Abstract :
[fr] L’Andorre est un micro-État de 468 km2 situé dans les vallées pyrénéennes entre la France et l’Espagne et avec une population de 81 588 habitants (Departament d’Estadística 2022a). Officiellement monolingue, l’Andorre est le seul État au monde déclarant le catalan comme langue officielle, et cela en vertu des dispositions de l’article 2.1 de la Constitution et de l’article 1er de la Loi réglementant l’usage de la langue officielle. La société andorrane est néanmoins loin d’être monolingue. Son plurilinguisme s’explique par la présence accrue de personnes d’origine étrangère dans un micro-territoire (Jiménez-Salcedo et Hélot, 2020) qui a multiplié sa population par douze durant le XXe siècle (Ballarin 2009: 125) dans un contexte de développement économique qui a attiré énormément de migrants (Bastida et Nicolau 2012: 101), d’abord de la Catalogne et ensuite du reste de la péninsule Ibérique, y compris du Portugal. De nos jours, les nouvelles migrations arrivent d’Amérique latine, mais l’Andorre ne connaît plus les vagues massives des années 1990 (Margarit 2012: 47).
À l'échelle européenne, ce pays est un cas particulier en matière de distribution de la population, et ce en raison de l'immigration (Tedó 2008: 18). En effet, les nationaux andorrans représentent actuellement moins de 50 % de la population (concrètement 47,6 %) et étaient même davantage minoritaires par le passé, les autres groupes nationaux étant les Espagnols (24,7 %), les Portugais (10, %) et les Français (4,5 %) (Departament d’Estadística, 2022b). Dans ce contexte multilingue, où le catalan est la langue maternelle de seulement 44,1 % de la population face à 40,3 % pour l’espagnol, devenu langue de communication par défaut entre groupes ethnoculturelles, se pose la question de savoir quelles politiques linguistiques doivent être mises en place pour que le catalan devienne la langue d’intégration des personnes d’origine migrante et, par conséquent, la langue publique de communication sociale.
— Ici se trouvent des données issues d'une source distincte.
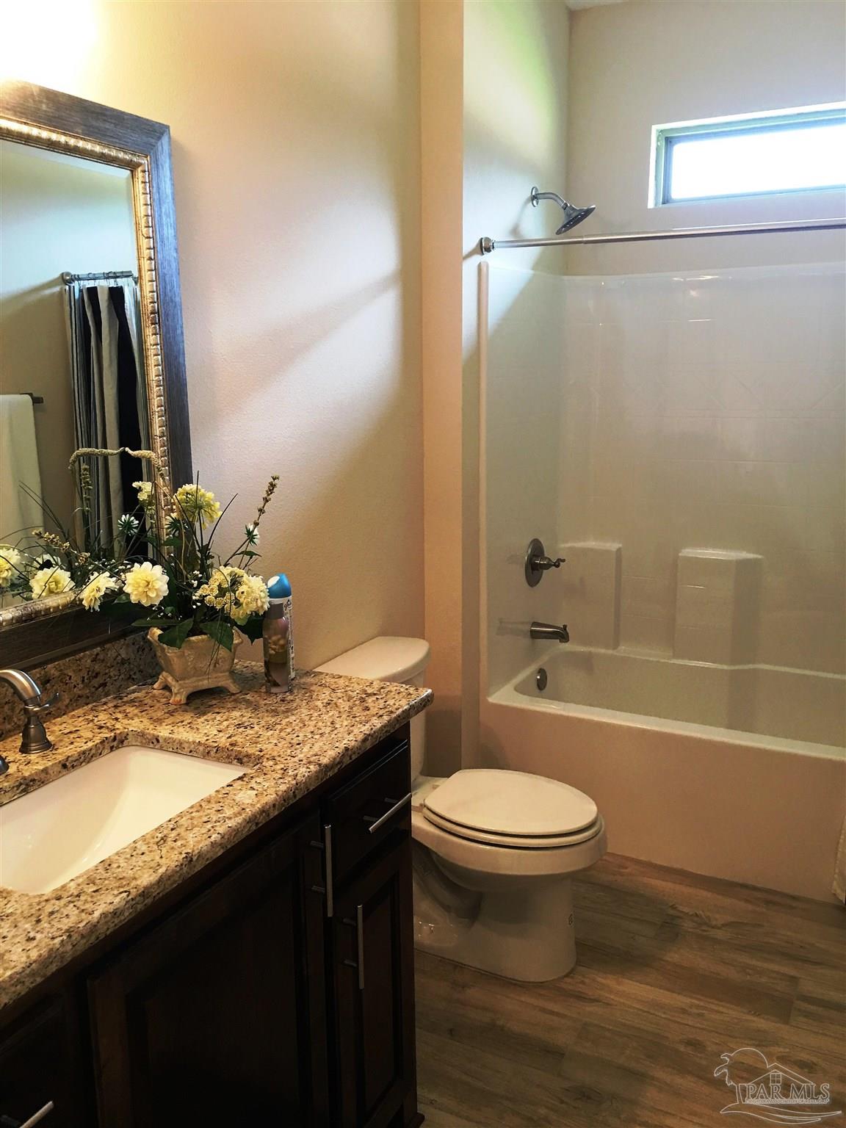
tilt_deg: -9.8
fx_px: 945
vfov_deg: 61.7
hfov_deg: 48.2
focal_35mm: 29
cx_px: 423
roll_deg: +0.6
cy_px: 564
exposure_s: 1/15
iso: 40
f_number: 2.2
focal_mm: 4.15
Dans cette communication je présenterai les résultats d’une enquête de terrain menée en Principauté d’Andorre auprès de 23 informateur·ices considéré·e·s comme des gestionnaires des politiques linguistiques, dans le sens que Neustupný (1970) et Neustupný et Nekvapil (2003) accordent aux managers dans la Language Management Theory. En d’autres termes, des personnes avec des intérêts différents – complémentaires ou contradictoires – qui interviennent sur les langues à l’intérieur et à l’extérieur des groupes linguistiques et peuvent exercer différentes stratégies de pouvoir (Jernudd 1996, Neustupný 1996). Sur la base d’une analyse thématique inductive (Blais et Martineau 2006, Paillé et Mucchielli 2012) des entretiens effectués auprès des participant·e·s à l’enquête, j’ai dressé un portrait de leurs représentations autour de deux aspects de l’aménagement linguistique, dans le sens de Cooper (1989 : 45), qui concernent les personnes migrantes : l’assignation d’espaces fonctionnels à la langue (ou planification du statut selon la terminologie de Kloss, 1969) et l’aménagement de l’acquisition de la langue, plus concrètement chez les adultes.
Parmi les résultats de l’enquête, il faut souligner les doutes exprimés par les participant·e·s autour de la déclaration constitutionnelle du catalan en tant que langue officielle du pays et de son rôle en tant que langue de communication auprès de l’Administration. À ce sujet, les informateur·ices relèvent des usages de plus en plus bilingues catalan/espagnol dans les contextes administratifs et juridiques formels. Ils soulèvent la problématique du manque de structures d’accueil pour les Primo-arrivants et pour les résidents d’origine étrangère, qui ne perçoivent pas l’importance du catalan en tant que langue de communication publique et voient l’espagnol comme une langue socialement plus productive. In fine, ces représentations posent la question de la place des langues minorisées dans des contextes d’extrême diversité ethnoculturelle et des politiques linguistiques à entreprendre.